So, the tea...

 Love is stored in the cups of tea my mother brings me whenever she brews a pot.

She knows how I like it: dark, red, and sweet. And somehow, she always manages to get it right. Tea never tastes the same anywhere else, even when I brew it carefully, making sure to follow the steps she taught me, it’s either too light or too dark, too sweet or too bitter.

Maybe she knows a secret that she doesn’t let on.

So I watch her make the tea, time and time again, waiting for her to do the extra step that she never taught me. I look away when she notices me staring, occupying myself with setting the tray. I watch her reflection on the glass, she’ll sneak her step when I'm not looking.  But she never does, my mother makes her tea the same way I do, pours my cup first, pours hers, and waits for me to take it.


She kisses the top of my head as I pass, telling me to be careful. Apparently she’s keeping track of all the times I spilled my cups or dropped them near the table instead of placing them on top of it. I take a sip, almost tripping on the carpet, the tea is perfect.


Days later, my friend asks me if I know if love exists.

If it does, then where is it? She asks me as she sets a tray.

I lie, telling her I don’t know if it exists or where to find it. But maybe she shouldn't be looking so hard for it, to let it come naturally to her. But I know that the answer is simpler than that, love exists but not in the way she wants it to exist.

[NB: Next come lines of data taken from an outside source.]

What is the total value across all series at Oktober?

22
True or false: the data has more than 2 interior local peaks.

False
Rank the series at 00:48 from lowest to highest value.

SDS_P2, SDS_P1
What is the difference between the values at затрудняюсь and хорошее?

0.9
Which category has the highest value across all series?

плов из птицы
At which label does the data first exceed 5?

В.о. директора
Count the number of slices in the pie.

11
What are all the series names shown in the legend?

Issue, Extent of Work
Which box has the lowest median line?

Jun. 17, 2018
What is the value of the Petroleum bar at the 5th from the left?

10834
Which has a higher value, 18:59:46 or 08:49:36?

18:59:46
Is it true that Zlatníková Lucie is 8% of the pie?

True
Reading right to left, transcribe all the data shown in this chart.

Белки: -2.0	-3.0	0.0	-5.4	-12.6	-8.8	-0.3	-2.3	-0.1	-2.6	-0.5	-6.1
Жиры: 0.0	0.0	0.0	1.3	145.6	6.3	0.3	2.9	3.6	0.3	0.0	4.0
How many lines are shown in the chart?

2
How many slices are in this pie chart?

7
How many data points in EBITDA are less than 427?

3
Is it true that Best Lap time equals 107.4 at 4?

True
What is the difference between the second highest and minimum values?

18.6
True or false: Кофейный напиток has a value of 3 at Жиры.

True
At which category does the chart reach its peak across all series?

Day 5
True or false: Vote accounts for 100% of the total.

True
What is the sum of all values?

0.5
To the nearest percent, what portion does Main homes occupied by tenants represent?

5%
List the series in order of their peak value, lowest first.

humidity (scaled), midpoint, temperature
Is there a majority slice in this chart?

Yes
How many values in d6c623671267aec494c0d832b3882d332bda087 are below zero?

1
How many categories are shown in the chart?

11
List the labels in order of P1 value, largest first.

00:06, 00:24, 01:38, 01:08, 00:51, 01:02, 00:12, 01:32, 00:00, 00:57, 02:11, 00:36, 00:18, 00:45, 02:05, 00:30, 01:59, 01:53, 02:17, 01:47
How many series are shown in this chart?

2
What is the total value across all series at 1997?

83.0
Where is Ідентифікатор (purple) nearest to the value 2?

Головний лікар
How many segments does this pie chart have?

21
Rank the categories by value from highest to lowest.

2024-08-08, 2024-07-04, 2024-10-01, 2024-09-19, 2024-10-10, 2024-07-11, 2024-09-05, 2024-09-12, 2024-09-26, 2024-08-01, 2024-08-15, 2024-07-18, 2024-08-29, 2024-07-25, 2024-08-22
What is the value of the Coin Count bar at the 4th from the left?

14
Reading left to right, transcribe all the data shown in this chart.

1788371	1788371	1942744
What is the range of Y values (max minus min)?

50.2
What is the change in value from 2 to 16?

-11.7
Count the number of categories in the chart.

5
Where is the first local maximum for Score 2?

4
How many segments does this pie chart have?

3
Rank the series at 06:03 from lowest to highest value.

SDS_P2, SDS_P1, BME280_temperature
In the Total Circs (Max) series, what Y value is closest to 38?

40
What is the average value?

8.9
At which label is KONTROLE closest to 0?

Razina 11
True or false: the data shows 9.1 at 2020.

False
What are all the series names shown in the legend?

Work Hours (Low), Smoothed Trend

If I told her that it resides in my mother’s hands, because her tea always tastes like love, then she’ll laugh at me and shake her head, insisting that this isn't the time for my lame jokes.

So we chat and laugh, this friend and I. She pushes a teacup towards me, I accept it and take a sip. We fall back into our old conversation, time flies, and when I stand up to leave, I notice my abandoned cup, the tea was too sweet.